Survivor’s Invention Eases Patients’ Pain

Posted on: 6:52 pm, October 25, 2012, by , updated on: 07:03pm, October 25, 2012

WOOSTER, Ohio – Tracy Shelton proudly walked with a bag, a smile and a skip in her step on Thursday.

Yet, there was one thing missing from her pink-clad wardrobe: the hat she’s been wearing for months.

Shelton, 49, was diagnosed with stage two breast cancer in February. She underwent a lumpectomy, a round of chemotherapy and 33 radiation treatments. After she started losing her hair, in May, she wore a hat every day to conceal the change – until now.

“It’s amazing,” Shelton said. “I’ve had so many of my cheerleaders tell me, ‘You look great. Don’t wear that scarf, don’t cover it up.’ For me to give it up today, that’s kind of like saying goodbye.”

Shelton finished her final radiation treatment on Sept. 27. Her oncologist, Dr. Daesung Lee of the Cleveland Clinic, said the prognosis looks good.

“She has a very positive attitude about going through treatment, and she’s very motivated,” Lee said.

It’s a vast change from how she felt months ago, as her treatments not only caused hair loss but sensitivity throughout her body, especially her breasts.

“I would put a seatbelt on, and it would rub the area of radiation, and it was very uncomfortable, uncomfortable enough to where you’d just want to unlock your seat belt,” Shelton said.

She discovered other patients experienced the same, so Shelton decided to create a padded seat belt cover to ease the pain.

“So I just started cutting fleece, and what I ended up creating is where these just Velcro around the seatbelt,” she said. “They can protect the area of the chest.”

On a follow-up visit with her doctor, Shelton donated the seat belt covers to other cancer patients at the hospital.

“I was really impressed with the idea,” Lee said. “Coming up with this wonderful idea and devoting time and energy to make it better for other people, I think, is very wonderful.”

She may have her hair back and a renewed sense of pride, but Shelton said it hasn’t been easy. Truly one person has motivated her the entire time: her grandson, Bryan.

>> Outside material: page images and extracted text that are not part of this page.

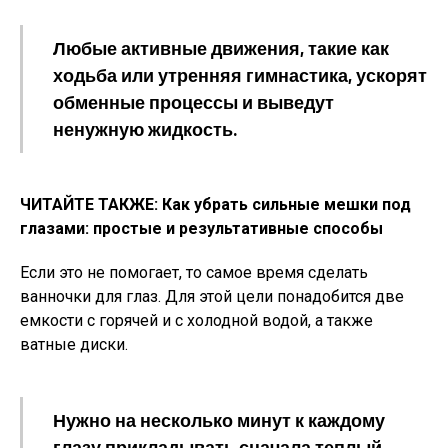
Любые активные движения, такие как
ходьба или утренняя гимнастика, ускорят
обменные процессы и выведут
ненужную жидкость.
ЧИТАЙТЕ ТАКЖЕ: Как убрать сильные мешки под
глазами: простые и результативные способы
Если это не помогает, то самое время сделать
ванночки для глаз. Для этой цели понадобится две
емкости с горячей и с холодной водой, а также
ватные диски.
Нужно на несколько минут к каждому
глазу прикладывать сначала теплый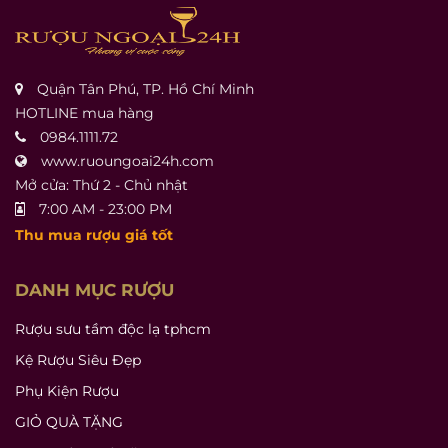
Quận Tân Phú, TP. Hồ Chí Minh
HOTLINE mua hàng
0984.1111.72
www.ruoungoai24h.com
Mở cửa: Thứ 2 - Chủ nhật
7:00 AM - 23:00 PM
Thu mua rượu giá tốt
DANH MỤC RƯỢU
Rượu sưu tầm độc lạ tphcm
Kệ Rượu Siêu Đẹp
Phụ Kiện Rượu
GIỎ QUÀ TẶNG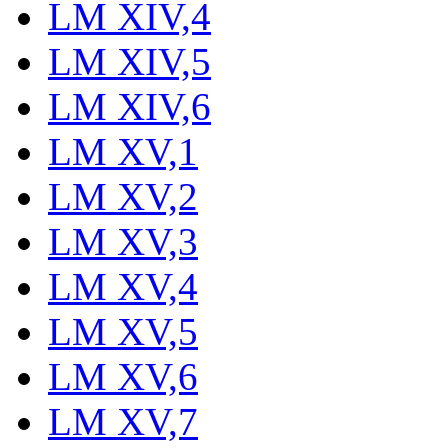
LM XIV,4
LM XIV,5
LM XIV,6
LM XV,1
LM XV,2
LM XV,3
LM XV,4
LM XV,5
LM XV,6
LM XV,7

“I do raise a special-needs grandchild,” she said. “I think my immediate, my immediate attention went to, ‘What if I’m not here? What’s going to happen to him?’”

With his hugs and laughter, the 9-year-old has been a vital part of Shelton’s recovery.

“I became a fighter because I knew, I knew I’d need at least 10 more years to see him into adulthood,” she said. That was one of my main motivations in the beginning. It wasn’t the fact of ‘why did I get cancer.’”

Shelton graduated from college in March, and now plans to study to become a radiation technician. She would like to work with patients who are experience what she had, and above all, to provide Bryan with a bright future.

“God has blessed me with a new day,” Shelton said. “It’s not to walk around miserable. It’s to walk around with happiness and enjoy every minute of it because you don’t know if it’s going to be your last.”